By Isaac Cohen*
Figures released by the bipartisan Congressional Budget Office, this week, reveal that spending cuts and increased revenue are drastically reducing the federal budget deficit to the lowest level of the last five years.
So far this year, an increase of 14 percent in revenues, mostly from higher individual income and social security taxes, has made the largest contribution to the reduction in the budget gap. The federal government is also spending less. Compared to the same period in fiscal year 2012, federal spending decreased 4 percent this year, mostly due to the mandatory budget cuts, agreed by both Republicans and Democrats in 2011. For instance, this year, defense spending decreased 7 percent and unemployment benefits fell 24 percent.
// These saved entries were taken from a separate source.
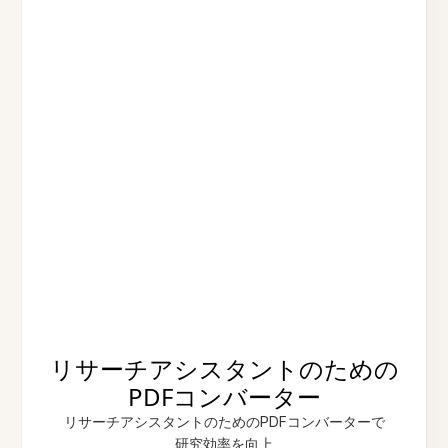
リサーチアシスタントのための
PDFコンバーター
リサーチアシスタントのためのPDFコンバーターで
研究効率を向上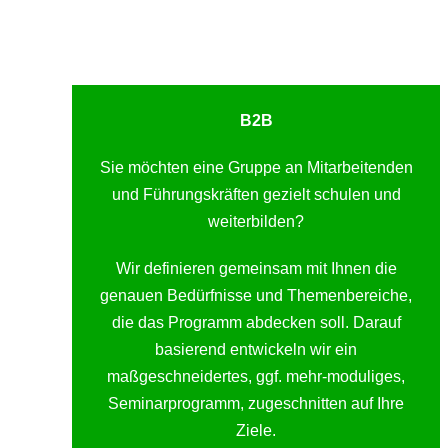
B2B
Sie möchten eine Gruppe an Mitarbeitenden
und Führungskräften gezielt schulen und
weiterbilden?
Wir definieren gemeinsam mit Ihnen die
genauen Bedürfnisse und Themenbereiche,
die das Programm abdecken soll. Darauf
basierend entwickeln wir ein
maßgeschneidertes, ggf. mehr-moduliges,
Seminarprogramm, zugeschnitten auf Ihre
Ziele.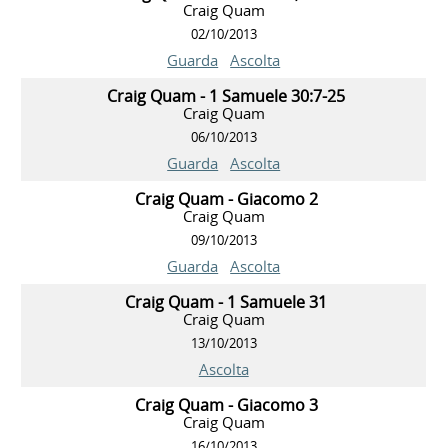
Craig Quam
02/10/2013
Guarda
Ascolta
Craig Quam - 1 Samuele 30:7-25
Craig Quam
06/10/2013
Guarda
Ascolta
Craig Quam - Giacomo 2
Craig Quam
09/10/2013
Guarda
Ascolta
Craig Quam - 1 Samuele 31
Craig Quam
13/10/2013
Ascolta
Craig Quam - Giacomo 3
Craig Quam
16/10/2013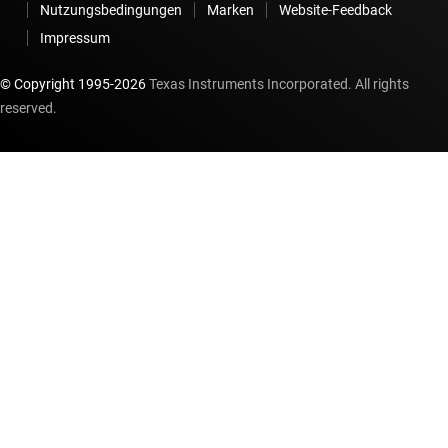
Nutzungsbedingungen
Marken
Website-Feedback
Impressum
© Copyright 1995-
2026
Texas Instruments Incorporated. All rights
reserved.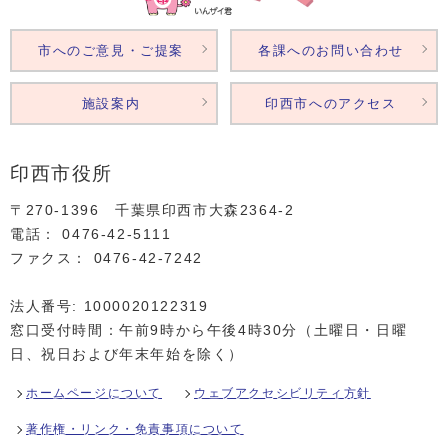
市へのご意見・ご提案
各課へのお問い合わせ
施設案内
印西市へのアクセス
印西市役所
〒270-1396 千葉県印西市大森2364‐2
電話： 0476‐42‐5111
ファクス： 0476‐42‐7242
法人番号: 1000020122319
窓口受付時間：午前9時から午後4時30分（土曜日・日曜
日、祝日および年末年始を除く）
ホームページについて
ウェブアクセシビリティ方針
著作権・リンク・免責事項について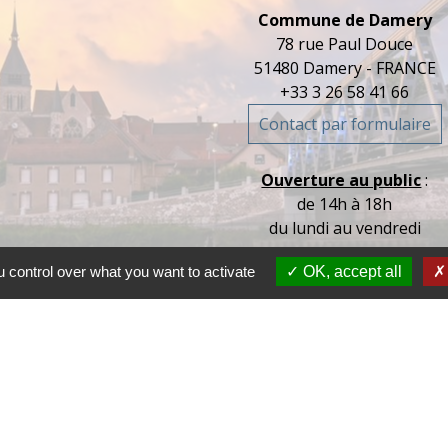
Commune de Damery
78 rue Paul Douce
51480 Damery - FRANCE
+33 3 26 58 41 66
Contact par formulaire
Ouverture au public
:
de 14h à 18h
du lundi au vendredi
 control over what you want to activate
OK, accept all
tions légales
-
Politique de confidentialité
-
Accessibilité
Site créé en partenariat avec Réseau d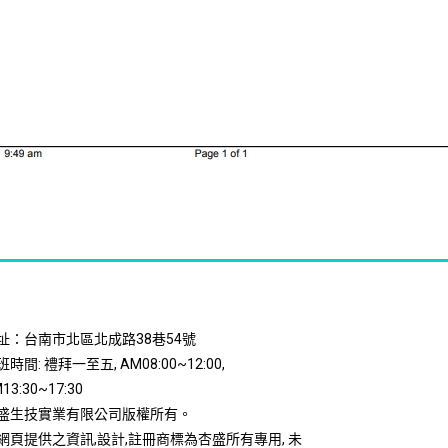
址：台南市北區北成路38巷54號
時間: 禮拜一至五, AM08:00~12:00,
13:30~17:30
盛生技實業有限公司版權所有。
網頁提供之資訊,設計,註冊商標為杏盛所有專用, 未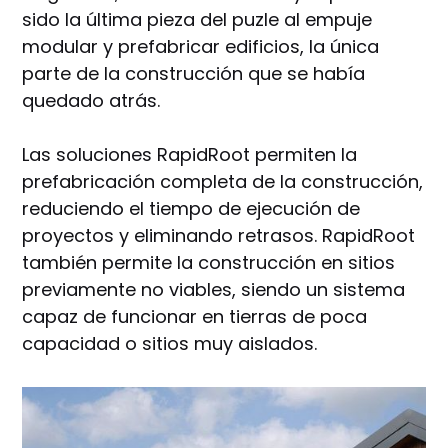
sido la última pieza del puzle al empuje
modular y prefabricar edificios, la única
parte de la construcción que se había
quedado atrás.
Las soluciones RapidRoot permiten la
prefabricación completa de la construcción,
reduciendo el tiempo de ejecución de
proyectos y eliminando retrasos. RapidRoot
también permite la construcción en sitios
previamente no viables, siendo un sistema
capaz de funcionar en tierras de poca
capacidad o sitios muy aislados.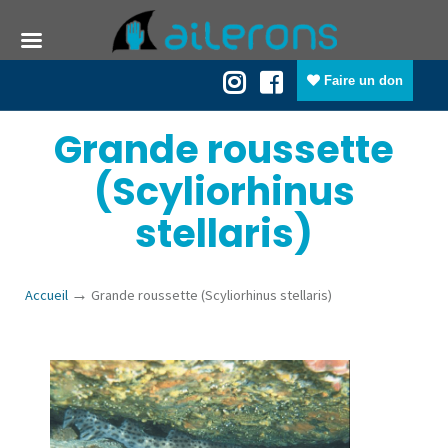
Faire un don
Grande roussette
(Scyliorhinus
stellaris)
→
Accueil
Grande roussette (Scyliorhinus stellaris)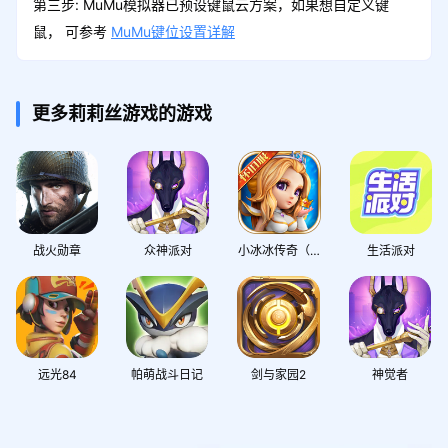
第三步: MuMu模拟器已预设键鼠云方案，如果想自定义键
鼠， 可参考
MuMu键位设置详解
更多莉莉丝游戏的游戏
战火勋章
众神派对
小冰冰传奇（官方正版怀旧服）
生活派对
远光84
帕萌战斗日记
剑与家园2
神觉者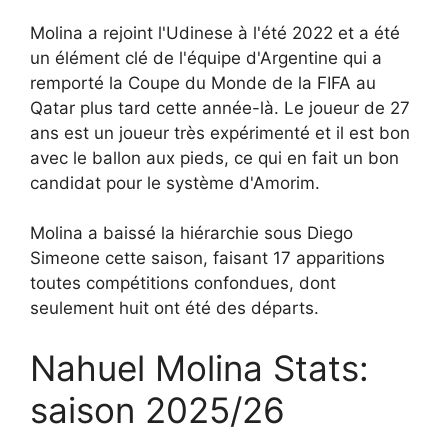
Molina a rejoint l'Udinese à l'été 2022 et a été
un élément clé de l'équipe d'Argentine qui a
remporté la Coupe du Monde de la FIFA au
Qatar plus tard cette année-là. Le joueur de 27
ans est un joueur très expérimenté et il est bon
avec le ballon aux pieds, ce qui en fait un bon
candidat pour le système d'Amorim.
Molina a baissé la hiérarchie sous Diego
Simeone cette saison, faisant 17 apparitions
toutes compétitions confondues, dont
seulement huit ont été des départs.
Nahuel Molina Stats:
saison 2025/26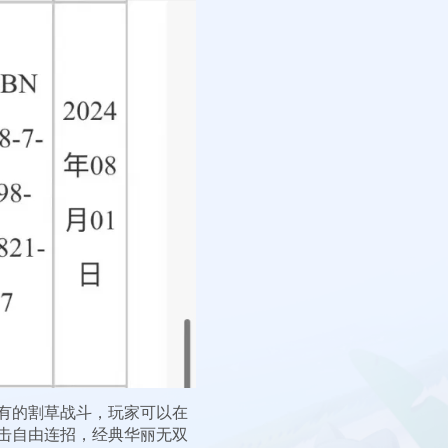
特有的割草战斗，玩家可以在
击自由连招，经典华丽无双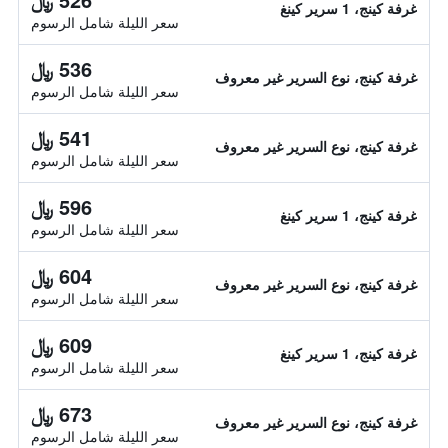
غرفة كينج، 1 سرير كينغ
سعر الليلة شامل الرسوم
536 ﷼
غرفة كينج، نوع السرير غير معروف
سعر الليلة شامل الرسوم
541 ﷼
غرفة كينج، نوع السرير غير معروف
سعر الليلة شامل الرسوم
596 ﷼
غرفة كينج، 1 سرير كينغ
سعر الليلة شامل الرسوم
604 ﷼
غرفة كينج، نوع السرير غير معروف
سعر الليلة شامل الرسوم
609 ﷼
غرفة كينج، 1 سرير كينغ
سعر الليلة شامل الرسوم
673 ﷼
غرفة كينج، نوع السرير غير معروف
سعر الليلة شامل الرسوم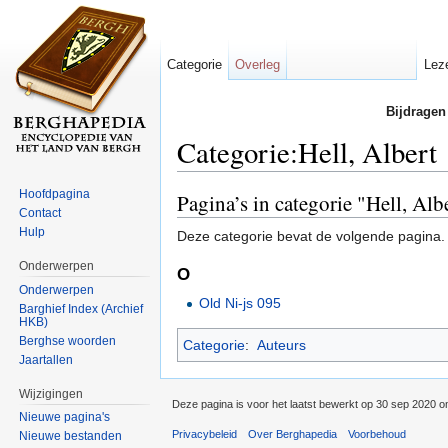
Categorie
Overleg
Lez
Bijdragen
Categorie:Hell, Albert
Ga naar:
navigatie
,
zoeken
Hoofdpagina
Pagina’s in categorie "Hell, Alb
Contact
Hulp
Deze categorie bevat de volgende pagina.
Onderwerpen
O
Onderwerpen
Old Ni-js 095
Barghief Index (Archief
HKB)
Berghse woorden
Categorie
:
Auteurs
Jaartallen
Wijzigingen
Deze pagina is voor het laatst bewerkt op 30 sep 2020 o
Nieuwe pagina's
Privacybeleid
Over Berghapedia
Voorbehoud
Nieuwe bestanden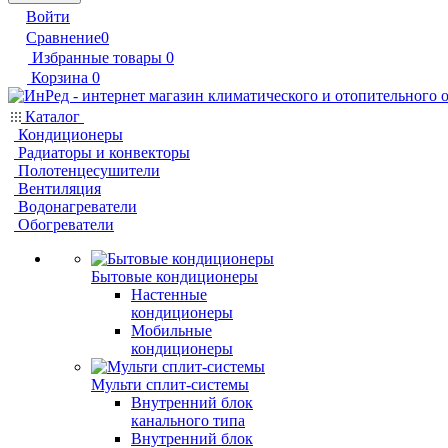
Войти
Сравнение
0
Избранные товары
0
Корзина
0
Каталог
Кондиционеры
Радиаторы и конвекторы
Полотенцесушители
Вентиляция
Водонагреватели
Обогреватели
Бытовые кондиционеры
Настенные
кондиционеры
Мобильные
кондиционеры
Мульти сплит-системы
Внутренний блок
канального типа
Внутренний блок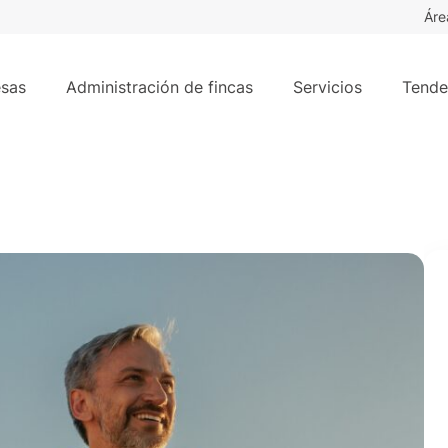
Áre
sas
Administración de fincas
Servicios
Tende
In all, for fiscal year 2013 which ends on September 30, the projection is that the federal budget deficit will reach $606 billion, down from $975 billion in 2012, an impressive reduction of almost $370 billion.
These figures on fiscal tightening confirm the Federal Reserve conclusion that fiscal policy is restraining US economic growth. Princeton Professor Alan Blinder estimates that without fiscal restraint, this year, the US economy could grow more vigorously, at close to 4 percent, instead of less than 2 percent projected for this year by the International Monetary Fund.
*International analyst and consultant. Commentator on economic and financial issues for CNN en Español TV and radio. Former Director, UNECLAC Washington Office.